0
votes

I need to create a frequency table by extracting multiple variables from another dataframe.

For example I have a dataframe with the following info

Product Result Location Source Year Month

I want to create a frequency table based on positive detection (i.e. result 1 ) similar to a pivot table in excel. For example

Source Product Location 2008 2009 2010 2011

where the freq of detection for each year is calculated based on total count of the category.

The end result is I want to plot a facet grid based on x= year, y = freq, color = source, facet grid = sample

I could do the ggplot using count of 1s but how do i do it using freq instead so that the denominator can be taken into account?
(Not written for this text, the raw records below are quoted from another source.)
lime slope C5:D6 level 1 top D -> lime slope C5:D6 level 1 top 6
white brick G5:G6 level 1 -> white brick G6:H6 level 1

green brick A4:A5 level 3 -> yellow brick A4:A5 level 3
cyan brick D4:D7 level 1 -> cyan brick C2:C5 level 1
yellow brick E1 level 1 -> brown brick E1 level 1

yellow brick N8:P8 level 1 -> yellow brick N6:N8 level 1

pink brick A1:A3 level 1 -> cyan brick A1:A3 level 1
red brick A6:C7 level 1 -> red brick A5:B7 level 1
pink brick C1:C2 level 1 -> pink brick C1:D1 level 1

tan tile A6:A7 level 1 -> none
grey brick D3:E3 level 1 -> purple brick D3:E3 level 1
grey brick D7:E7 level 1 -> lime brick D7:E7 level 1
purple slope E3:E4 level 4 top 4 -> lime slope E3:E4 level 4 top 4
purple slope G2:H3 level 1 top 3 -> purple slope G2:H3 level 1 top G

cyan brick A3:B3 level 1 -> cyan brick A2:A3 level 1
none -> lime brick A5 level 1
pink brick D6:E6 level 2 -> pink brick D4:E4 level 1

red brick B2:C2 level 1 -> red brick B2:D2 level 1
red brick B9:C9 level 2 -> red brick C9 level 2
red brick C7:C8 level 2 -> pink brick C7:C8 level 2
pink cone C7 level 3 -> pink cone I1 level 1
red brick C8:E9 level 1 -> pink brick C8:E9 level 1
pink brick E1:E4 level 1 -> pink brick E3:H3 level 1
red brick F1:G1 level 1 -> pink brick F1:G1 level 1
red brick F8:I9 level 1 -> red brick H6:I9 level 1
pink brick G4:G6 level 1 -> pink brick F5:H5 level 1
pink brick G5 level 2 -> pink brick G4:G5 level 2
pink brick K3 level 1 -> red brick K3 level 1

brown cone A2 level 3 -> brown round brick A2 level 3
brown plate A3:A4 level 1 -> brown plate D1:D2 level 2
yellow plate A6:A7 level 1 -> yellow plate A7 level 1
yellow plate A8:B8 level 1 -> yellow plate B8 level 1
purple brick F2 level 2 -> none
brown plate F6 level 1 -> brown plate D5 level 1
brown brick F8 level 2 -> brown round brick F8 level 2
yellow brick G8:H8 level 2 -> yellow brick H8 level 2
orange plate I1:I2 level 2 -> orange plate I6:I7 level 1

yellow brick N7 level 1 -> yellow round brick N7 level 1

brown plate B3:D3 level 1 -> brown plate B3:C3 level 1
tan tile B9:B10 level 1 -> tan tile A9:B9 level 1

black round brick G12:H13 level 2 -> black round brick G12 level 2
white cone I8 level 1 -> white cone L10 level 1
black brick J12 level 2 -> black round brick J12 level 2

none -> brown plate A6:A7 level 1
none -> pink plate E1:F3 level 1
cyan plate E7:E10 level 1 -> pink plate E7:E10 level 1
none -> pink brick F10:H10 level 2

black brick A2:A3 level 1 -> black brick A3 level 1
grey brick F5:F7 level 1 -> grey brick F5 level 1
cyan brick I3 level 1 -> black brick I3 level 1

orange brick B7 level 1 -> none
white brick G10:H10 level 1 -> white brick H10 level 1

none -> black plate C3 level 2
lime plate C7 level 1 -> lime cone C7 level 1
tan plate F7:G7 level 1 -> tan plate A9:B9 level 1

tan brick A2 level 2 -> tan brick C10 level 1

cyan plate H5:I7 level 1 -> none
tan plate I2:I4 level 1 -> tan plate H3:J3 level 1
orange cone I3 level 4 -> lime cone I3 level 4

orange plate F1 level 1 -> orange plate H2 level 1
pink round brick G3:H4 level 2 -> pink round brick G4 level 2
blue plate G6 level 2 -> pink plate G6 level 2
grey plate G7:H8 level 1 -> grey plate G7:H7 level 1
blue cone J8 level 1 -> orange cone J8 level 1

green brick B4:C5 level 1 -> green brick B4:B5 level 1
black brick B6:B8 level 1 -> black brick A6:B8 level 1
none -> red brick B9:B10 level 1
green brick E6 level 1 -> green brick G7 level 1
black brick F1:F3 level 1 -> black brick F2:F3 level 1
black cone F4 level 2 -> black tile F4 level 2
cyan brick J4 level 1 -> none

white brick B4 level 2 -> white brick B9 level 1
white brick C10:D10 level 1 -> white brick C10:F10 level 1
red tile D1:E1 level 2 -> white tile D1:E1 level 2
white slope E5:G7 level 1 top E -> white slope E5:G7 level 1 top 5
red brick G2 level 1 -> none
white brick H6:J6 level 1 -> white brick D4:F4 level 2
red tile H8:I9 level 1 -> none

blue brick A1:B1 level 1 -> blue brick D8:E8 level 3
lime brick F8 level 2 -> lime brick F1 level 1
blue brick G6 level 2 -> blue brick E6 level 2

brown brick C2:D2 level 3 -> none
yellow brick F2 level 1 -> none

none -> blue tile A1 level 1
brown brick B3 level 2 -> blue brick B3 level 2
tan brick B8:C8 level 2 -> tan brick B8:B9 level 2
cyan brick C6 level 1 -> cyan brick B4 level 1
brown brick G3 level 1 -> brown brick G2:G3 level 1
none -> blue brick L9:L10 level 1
My actual data has 20,000+ rows.

sorry i couldn't add in the codes somehow.

Thank you.

1
I'd just do a simple count using dplyr's group_by function. Put as many grouping fields in as you need. An example with the iris data set: df %>% group_by(Species, Petal.Width) %>% summarise(COUNT = n()) %>% ungroup() %>% mutate(PERCENT = COUNT/sum(COUNT))Ryan Morton
Thanks Ryan. I am very new to r and need more help from you. In your ans, does summarise (count = n()) calculate the count for the 'species' i.e the first input? How do i select those meeting the criteria of 'result =1' from another column? What do i put into ungroup()?Sherilyn
n() counts every instance of the combination (each species-petal.width combination). ungroup() removes the grouping so you can do calculations that should not be done on a group by basis. If you want to select only counts that equal 1, you could replace the mutate() with filter(COUNT == 1),Ryan Morton
Because i need to find the Freq of counts that equal to 1. Can i write: Df %>% group_by(species,petal.Width, location,year) %>% summarise (COUNT = n()) %>% mutate (Percent = (COUNT/sum(COUNT)) %>% filter (COUNT ==1)?Sherilyn
Nope, you're getting the procedure mixed up. If you need the percent of counts==1, I'd just do df %>% group_by(Species, Petal.Width) %>% summarise(COUNT = n()) %>% ungroup() %>% mutate(PERCENT = COUNT/sum(COUNT)) %>% filter(COUNT == 1) %>% summarise(COUNT_1 = sum(PERCENT)Ryan Morton

1 Answers

0
votes

Let's just do this as an answer and see if it's easier to read and work out. I run two tables to check my work. The first calculates the percent of all cases where the combination count == 1. The second is the table of all cases with their percentages. You'll see that df1 calculates a single number that equals the total of all combinations have a count of 1. If you need to do this operation across multiple years (or something else), just think through the group by function as appropriate (you can group, ungroup, group again, ungroup again until your heart is content):

library(dplyr)

df <- iris

df1 <- df %>%
  group_by(Species, Petal.Width) %>%
  summarise(COUNT = n()) %>%
  ungroup() %>%
  mutate(PERCENT = COUNT/sum(COUNT)) %>%
  filter(COUNT == 1) %>%
  summarise(COUNT_1 = sum(PERCENT))


df2 <- df %>%
  group_by(Species, Petal.Width) %>%
  summarise(COUNT = n()) %>%
  ungroup() %>%
  mutate(PERCENT = COUNT/sum(COUNT))

df1

as.data.frame(df2)